The share price of AP Eagers Ltd (ASX: APE) has climbed higher this morning after the automotive retail company released a positive half-year update to the market.
Much to the delight of its shareholders the update reveals that AP Eagers is expecting a record profit result for the half year ended June 30 2016. It expects a 14% increase in net profit before tax of approximately $67.8 million, compared to $59.5 million for the corresponding period in 2015.
Although the share price is climbing higher slightly, I feel the market wasn't too surprised and was largely expecting a strong first half following the company's market update in May. That update revealed that the first four months of the year had seen both revenue and profit up by 9% year on year.
This record result is no doubt thanks partly to AP Eagers' aggressive growth through acquisition strategy. In fact, just last month the company announced it had agreed on yet another acquisition. AP Eagers has agreed to acquire the Tony Ireland Group, which is a Townsville-based car and trucking retail business selling Holden, HSV, Land Rover, Jaguar and Isuzu Trucks, and Hyundai Forklifts brands. Management expects the acquisition will close in the third quarter and be accretive to earnings in FY 2017.
Whilst this type of acquisition strategy can turn sour if executed poorly, AP Eagers' management has been doing it successfully. This has seen the company not only produce years of strong earnings and dividend growth, but also win market share from its competitors.

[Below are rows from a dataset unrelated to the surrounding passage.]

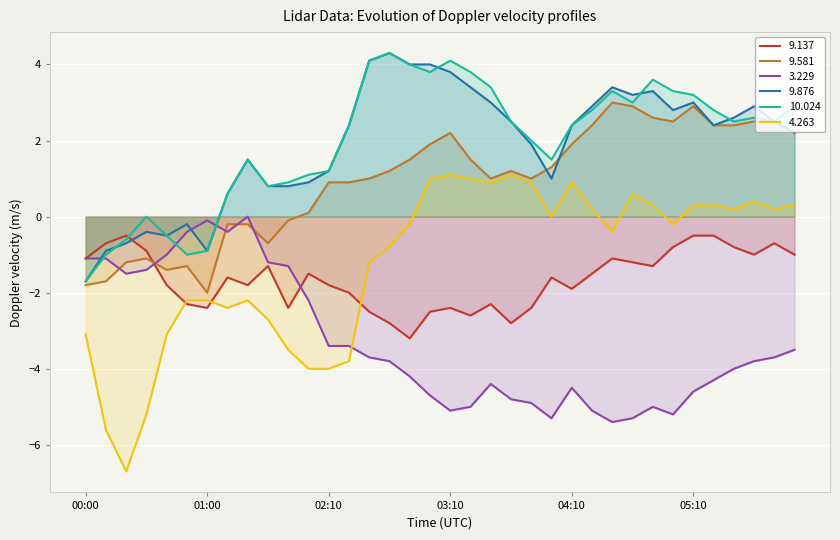

How many lines are shown in the chart?

6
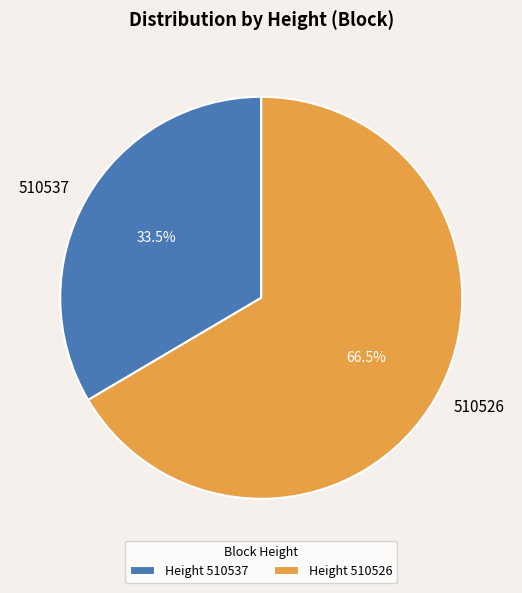

To the nearest percent, what is the difference between the largest and smallest slice percentages?

33%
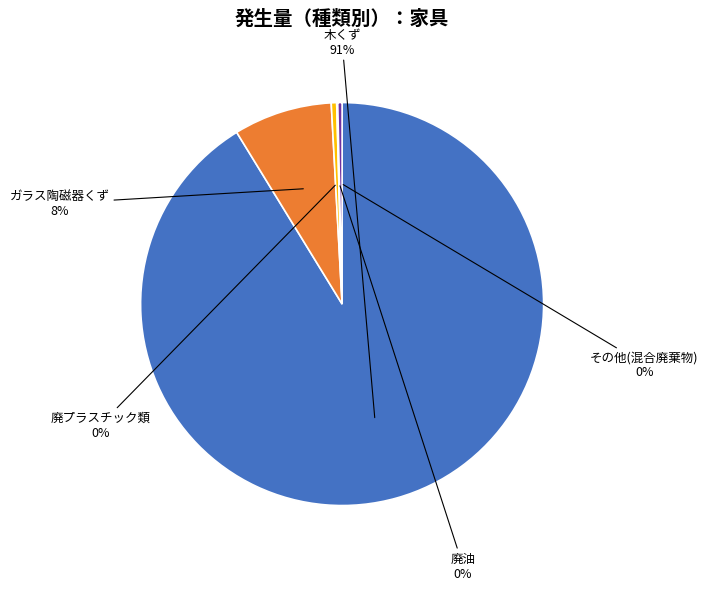

Is the sum of 木くず and 廃プラスチック類 greater than half?

Yes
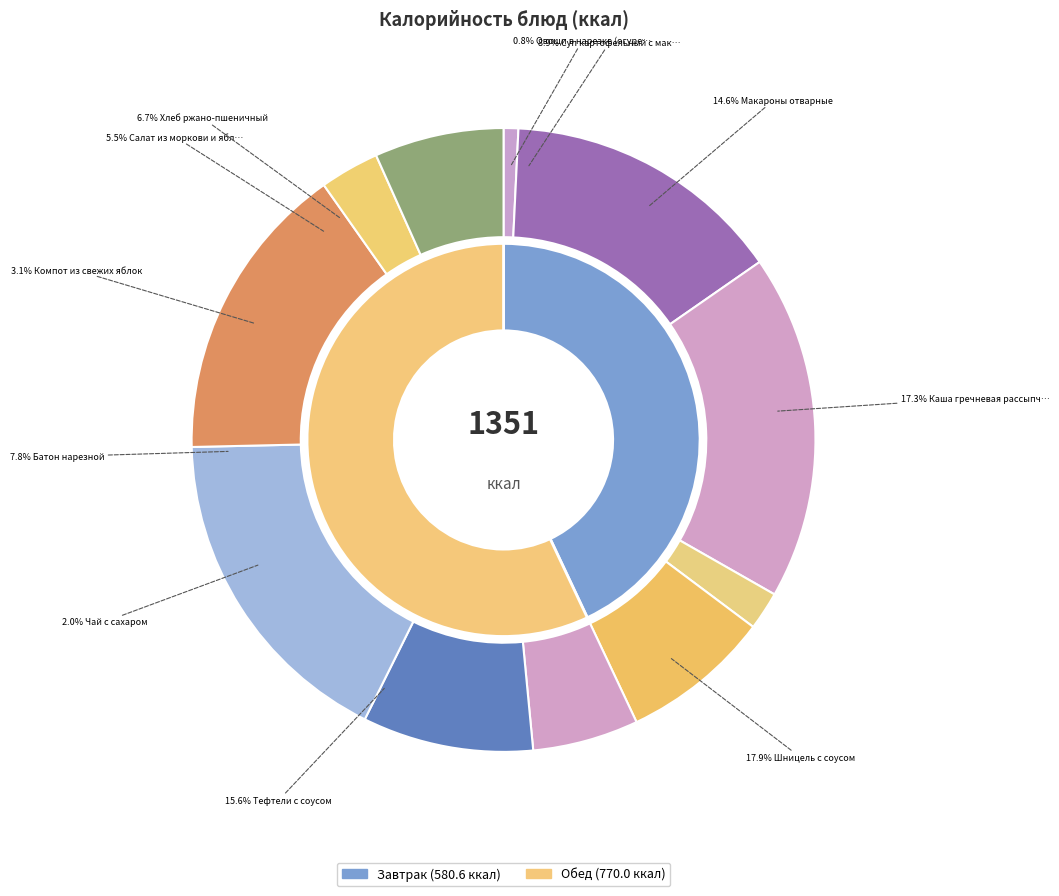

What is the smallest slice in the pie chart?

Овощи в нарезке (огурец)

This for me makes it a great investment at the right price. But right now the shares are looking a touch expensive in my opinion. At 23x trailing earnings its shares are trading at a premium to rival Automotive Holdings Group Ltd (ASX: AHG) and the rest of the S&P/ASX 200 (Index: ^AXJO) (ASX: XJO)
Shares of Automotive Holdings Group (which AP Eagers owns a 19.9% stake in) are changing hands at just under 14x trailing earnings. In light of this, I would favour an investment in Automotive Holdings Group over AP Eagers today, especially when you take into account its fully franked 5.2% dividend.